In jedem Fall sollten Sie Ihre Wanderung im Vorfeld über Outdoor Intention anmelden. Dort werden Rettungskräfte alarmiert, falls Sie nicht zurückkehren.
Holen Sie sich beim Department of Conservation Rat, auch wenn das Wetter gut ist – die Bedingungen auf dem Trail ändern sich täglich.
Im Westen des Dorfes gibt es ein DOC-Büro mit hilfsbereitem Personal sowie Infotafeln, die beim Erkennen der Tierarten helfen, die Ihnen unterwegs begegnen könnten.
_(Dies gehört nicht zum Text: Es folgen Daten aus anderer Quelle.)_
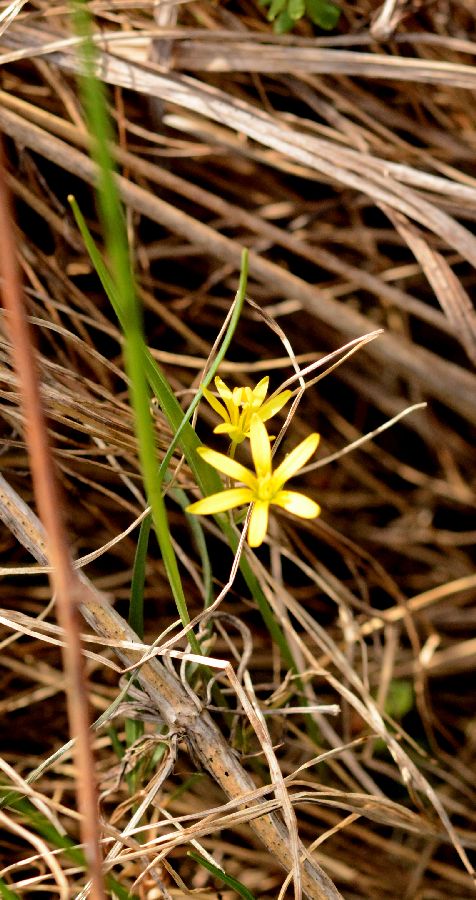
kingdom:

i-Site | Nelson Lakes Visitor Centre |
Telefon | 64 3 521 1806 |
Informationen | Offizielle Seite |
Adresse | View Road, St Arnaud |
Unser Fazit zu Saint Arnaud
Saint Arnaud blieb lange ein Geheimtipp für die Bewohner von Nelson, nur eine knappe Stunde entfernt (82 km nördlich). Die Einheimischen nutzen sogar das kleine Rainbow Skifield für Wintersport, ohne bis nach Queenstown oder Wanaka fahren zu müssen.
Paradoxerweise ziert das berühmte Foto des Stegs am Lake Rotoiti viele Neuseeland-Werbekampagnen, doch die meisten Reisenden wüssten kaum, Saint Arnaud auf der Karte zu finden.
Viele Besucher, die Richtung Blenheim oder Picton zum Fähranleger fahren, kommen an Saint Arnaud vorbei. Da der See von der Straße aus nicht sichtbar ist (man muss nach Kerr Bay abbiegen), halten die meisten gar nicht erst an.
Reisende zwischen Nelson und den Pancake Rocks von Punakaiki folgen zudem der SH6, wie es das Navi empfiehlt. Damit sparen sie 15 Minuten (20 km) – und verpassen Saint Arnaud.
Dabei lohnt sich der Blick auf den See unbedingt, auch wenn man keine große Wanderung unternimmt, die meist eine Übernachtung erfordert.
Die Unterkunftsmöglichkeiten sind sehr begrenzt, deshalb ist Vorausplanung wichtig. Es gibt einige Motels sowie zwei große Campingplätze in Kerr Bay und West Bay.
Ein Besuch in Saint Arnaud bedeutet klar, die ausgetretenen Pfade zu verlassen. In der Hochsaison ist es noch recht belebt, aber den Rest des Jahres begegnet man stundenlang niemandem – mitten in der Natur.
Manche mögen das beängstigend finden, doch Einsamkeit ist in der heutigen, schnellen Welt ein Luxus – und die Erfahrung bleibt unvergesslich.
Weitere Überraschungen warten am benachbarten Lake Rotoroa, wo schwarze Schwäne schwimmen. Doch das ist ein Thema für ein anderes Mal.